Project description:

What is the underlying mechanism leading to the formation of fibrotic strictures in Crohn’s disease? Why do some patients develop a stricturing disease phenotype while others do not?

Within this project, we aim to better understand mechanisms responsible for the development of a stricturing phenotype. We hypothesize that the mucosal microenvironment in patients with an inflammatory CD phenotype (B1) differs from the microenvironment found in patients with a stricturing phenotype (B2). Therefore, the mandatory prerequisite is to deeply characterize the different disease phenotypes. The proposed project will be associated to the clinical study ‘InFlame’ (DRKS00031203), which is already running since early 2023. We have developed a ‘mucosa phenotyping pipeline’ (Figure 1) with high-throughput methods to analyze the intestinal microenvironment e.g., interstitial fluid and mucosal microbiota from biopsies, 3D histology and imaging mass cytometry as well as components of the peripheral immune system via blood samples, to comprehensively phenotype IBD patients and healthy individuals.

Figure 1. Mucosa Phenotyping pipeline: A. Biopsies will be obtained during endoscopy at the indicated red circles and handled as described in detail in the main text. B. Human intestinal biopsy stained in red with nanobodies against CD31 (vessels) and podoplanin (lymphatics) and blue against CD8 T cells.

All methods are established and running in the lab. The existing study team and the ongoing recruitment process guarantee intensive support and the provision of all necessary infrastructure.

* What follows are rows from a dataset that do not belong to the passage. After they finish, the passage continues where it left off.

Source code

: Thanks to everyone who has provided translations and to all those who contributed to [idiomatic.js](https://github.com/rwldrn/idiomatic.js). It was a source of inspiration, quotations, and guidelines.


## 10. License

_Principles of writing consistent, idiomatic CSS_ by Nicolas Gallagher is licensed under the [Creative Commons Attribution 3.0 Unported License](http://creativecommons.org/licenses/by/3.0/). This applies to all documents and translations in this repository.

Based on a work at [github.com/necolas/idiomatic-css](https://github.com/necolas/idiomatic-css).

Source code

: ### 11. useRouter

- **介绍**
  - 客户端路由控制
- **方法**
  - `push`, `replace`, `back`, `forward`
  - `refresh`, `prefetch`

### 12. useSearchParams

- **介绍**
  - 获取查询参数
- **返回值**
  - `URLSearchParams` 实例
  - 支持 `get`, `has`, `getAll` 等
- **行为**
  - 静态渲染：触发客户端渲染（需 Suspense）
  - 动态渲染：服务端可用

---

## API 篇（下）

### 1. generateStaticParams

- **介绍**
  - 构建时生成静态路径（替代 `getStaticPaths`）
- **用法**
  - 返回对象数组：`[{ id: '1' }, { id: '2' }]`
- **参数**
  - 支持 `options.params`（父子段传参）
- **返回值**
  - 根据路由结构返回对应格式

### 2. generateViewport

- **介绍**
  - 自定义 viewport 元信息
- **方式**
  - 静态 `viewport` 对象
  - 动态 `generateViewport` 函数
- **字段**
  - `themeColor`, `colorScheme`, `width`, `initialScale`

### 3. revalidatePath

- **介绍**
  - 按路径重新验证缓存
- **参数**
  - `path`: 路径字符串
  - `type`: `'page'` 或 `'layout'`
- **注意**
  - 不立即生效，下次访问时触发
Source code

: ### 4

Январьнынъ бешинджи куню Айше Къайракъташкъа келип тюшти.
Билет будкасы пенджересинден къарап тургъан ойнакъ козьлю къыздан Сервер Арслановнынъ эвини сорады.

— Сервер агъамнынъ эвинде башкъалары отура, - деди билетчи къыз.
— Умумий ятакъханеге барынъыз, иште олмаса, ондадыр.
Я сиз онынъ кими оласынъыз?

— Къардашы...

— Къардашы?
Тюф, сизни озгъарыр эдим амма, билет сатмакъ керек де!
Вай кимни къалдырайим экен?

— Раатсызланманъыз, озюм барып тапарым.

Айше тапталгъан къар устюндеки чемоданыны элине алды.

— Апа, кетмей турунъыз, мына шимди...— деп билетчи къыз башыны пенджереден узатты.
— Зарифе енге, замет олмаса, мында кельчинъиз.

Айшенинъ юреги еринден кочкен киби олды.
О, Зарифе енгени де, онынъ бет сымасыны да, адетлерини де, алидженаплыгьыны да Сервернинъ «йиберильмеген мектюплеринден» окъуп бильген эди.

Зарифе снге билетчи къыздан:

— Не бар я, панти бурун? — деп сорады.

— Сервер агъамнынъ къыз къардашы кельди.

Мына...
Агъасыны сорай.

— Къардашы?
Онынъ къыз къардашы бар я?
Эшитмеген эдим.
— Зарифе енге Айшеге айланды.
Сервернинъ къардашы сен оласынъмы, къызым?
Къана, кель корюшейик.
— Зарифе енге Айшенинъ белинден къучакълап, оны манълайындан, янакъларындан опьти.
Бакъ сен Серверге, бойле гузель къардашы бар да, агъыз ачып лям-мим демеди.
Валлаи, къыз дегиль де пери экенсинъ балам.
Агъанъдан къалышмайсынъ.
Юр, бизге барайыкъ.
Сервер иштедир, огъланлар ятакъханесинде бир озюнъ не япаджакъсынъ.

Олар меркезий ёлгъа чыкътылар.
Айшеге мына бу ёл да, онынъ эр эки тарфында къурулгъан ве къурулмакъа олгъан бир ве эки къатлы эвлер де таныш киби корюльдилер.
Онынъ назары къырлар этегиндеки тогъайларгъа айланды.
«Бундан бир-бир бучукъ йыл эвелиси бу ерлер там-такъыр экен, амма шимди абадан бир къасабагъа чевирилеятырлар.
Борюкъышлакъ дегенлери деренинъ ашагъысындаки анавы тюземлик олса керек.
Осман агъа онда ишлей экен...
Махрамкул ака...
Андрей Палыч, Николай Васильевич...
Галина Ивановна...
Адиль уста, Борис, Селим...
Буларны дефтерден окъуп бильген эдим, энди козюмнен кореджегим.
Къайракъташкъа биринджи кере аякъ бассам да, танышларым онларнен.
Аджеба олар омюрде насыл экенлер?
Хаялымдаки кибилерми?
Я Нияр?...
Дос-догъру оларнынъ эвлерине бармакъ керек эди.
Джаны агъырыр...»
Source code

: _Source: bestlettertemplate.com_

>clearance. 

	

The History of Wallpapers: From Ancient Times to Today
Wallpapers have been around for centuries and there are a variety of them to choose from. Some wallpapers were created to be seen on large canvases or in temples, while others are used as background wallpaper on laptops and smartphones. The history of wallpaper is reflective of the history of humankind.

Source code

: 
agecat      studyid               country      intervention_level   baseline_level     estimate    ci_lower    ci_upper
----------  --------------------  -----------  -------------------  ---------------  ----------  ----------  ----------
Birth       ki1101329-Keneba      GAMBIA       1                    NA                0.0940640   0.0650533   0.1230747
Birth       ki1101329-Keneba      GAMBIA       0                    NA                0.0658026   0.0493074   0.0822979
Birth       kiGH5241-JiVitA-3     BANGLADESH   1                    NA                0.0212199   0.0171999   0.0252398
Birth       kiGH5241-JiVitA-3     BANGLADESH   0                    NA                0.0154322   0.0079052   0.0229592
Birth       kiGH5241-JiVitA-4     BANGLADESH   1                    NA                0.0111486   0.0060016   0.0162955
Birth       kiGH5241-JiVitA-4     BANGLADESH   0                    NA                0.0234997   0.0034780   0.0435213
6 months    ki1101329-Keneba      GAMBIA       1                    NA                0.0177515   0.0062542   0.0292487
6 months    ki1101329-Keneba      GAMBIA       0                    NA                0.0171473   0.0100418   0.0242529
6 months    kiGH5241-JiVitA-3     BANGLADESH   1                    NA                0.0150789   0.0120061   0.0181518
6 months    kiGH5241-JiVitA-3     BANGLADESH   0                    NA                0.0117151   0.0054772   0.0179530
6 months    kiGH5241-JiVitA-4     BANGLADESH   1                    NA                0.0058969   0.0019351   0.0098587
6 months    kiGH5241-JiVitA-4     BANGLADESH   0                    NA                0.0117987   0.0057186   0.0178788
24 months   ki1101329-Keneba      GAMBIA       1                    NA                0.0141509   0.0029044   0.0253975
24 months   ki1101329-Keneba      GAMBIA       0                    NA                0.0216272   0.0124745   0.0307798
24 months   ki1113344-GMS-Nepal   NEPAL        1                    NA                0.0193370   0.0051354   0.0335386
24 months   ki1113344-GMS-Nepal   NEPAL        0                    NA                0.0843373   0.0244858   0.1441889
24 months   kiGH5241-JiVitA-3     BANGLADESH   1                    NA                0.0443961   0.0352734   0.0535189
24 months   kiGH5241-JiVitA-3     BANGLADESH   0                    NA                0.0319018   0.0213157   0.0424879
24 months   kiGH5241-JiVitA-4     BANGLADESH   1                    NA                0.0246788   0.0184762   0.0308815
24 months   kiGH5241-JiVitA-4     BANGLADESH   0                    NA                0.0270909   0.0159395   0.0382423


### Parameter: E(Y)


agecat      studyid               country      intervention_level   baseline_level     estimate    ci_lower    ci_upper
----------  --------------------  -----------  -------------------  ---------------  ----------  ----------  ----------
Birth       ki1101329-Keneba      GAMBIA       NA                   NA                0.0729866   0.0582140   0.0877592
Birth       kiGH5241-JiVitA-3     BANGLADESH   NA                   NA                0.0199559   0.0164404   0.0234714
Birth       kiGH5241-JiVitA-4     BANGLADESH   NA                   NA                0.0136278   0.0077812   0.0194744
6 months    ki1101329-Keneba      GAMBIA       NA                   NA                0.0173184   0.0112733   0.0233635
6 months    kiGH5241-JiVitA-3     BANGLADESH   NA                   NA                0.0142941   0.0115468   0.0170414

WP1. Identification of Crohn’s Disease Inflammatory Subtypes. Identify Crohn’s disease patients already recruited who either have an inflammatory B1-phenotype or a stricturing B2-phenotype.

WP2. Deep phenotyping by our mucosa phenotyping platform. Biopsies will be used for (i) isolation of IF, (ii) phenotyping of the immune- cells including 3D histology (iii) analysis of mucosal microbiota. This approach will result in an in-depth spatiofunctional and spatiomechanistic atlas for microbes, metabolites, proteins, cytokines, immune cells, and transcriptomes from different segments of the intestinal tract.

Application details

References

1. Avery EG*, Haag LM*, McParland V, Kedziora SM, Zigra GJ, Valdes DS, […], Siegmund B, Wiig H, Müller DN. Intestinal interstitial fluid isolation provides novel insight into the human host-microbiome interface. Cardiovasc Res. 2025; 121(5):803-816. *equal contribution
2. Stankey CT*, Bourges C*, Haag LM*, Turner-Stokes T, Piedade AP, Palmer-Jones C, […], Wallace C, Thomas DC, Lee JC. A disease-associated gene desert directs macrophage inflammation through ETS2. Nature. 2024; 630(8016):447-456. *equal contribution
3. Rieder F and Zimmermann EM. Crohn’s disease complicated by strictures: a systematic review. Gut. 2013; 62(7):1072-1084.
4. Rieder F and Murkherjee PK. Fibrosis in IBD: from pathogenesis to therapeutic targets. Gut. 2024; 73(5):854-866.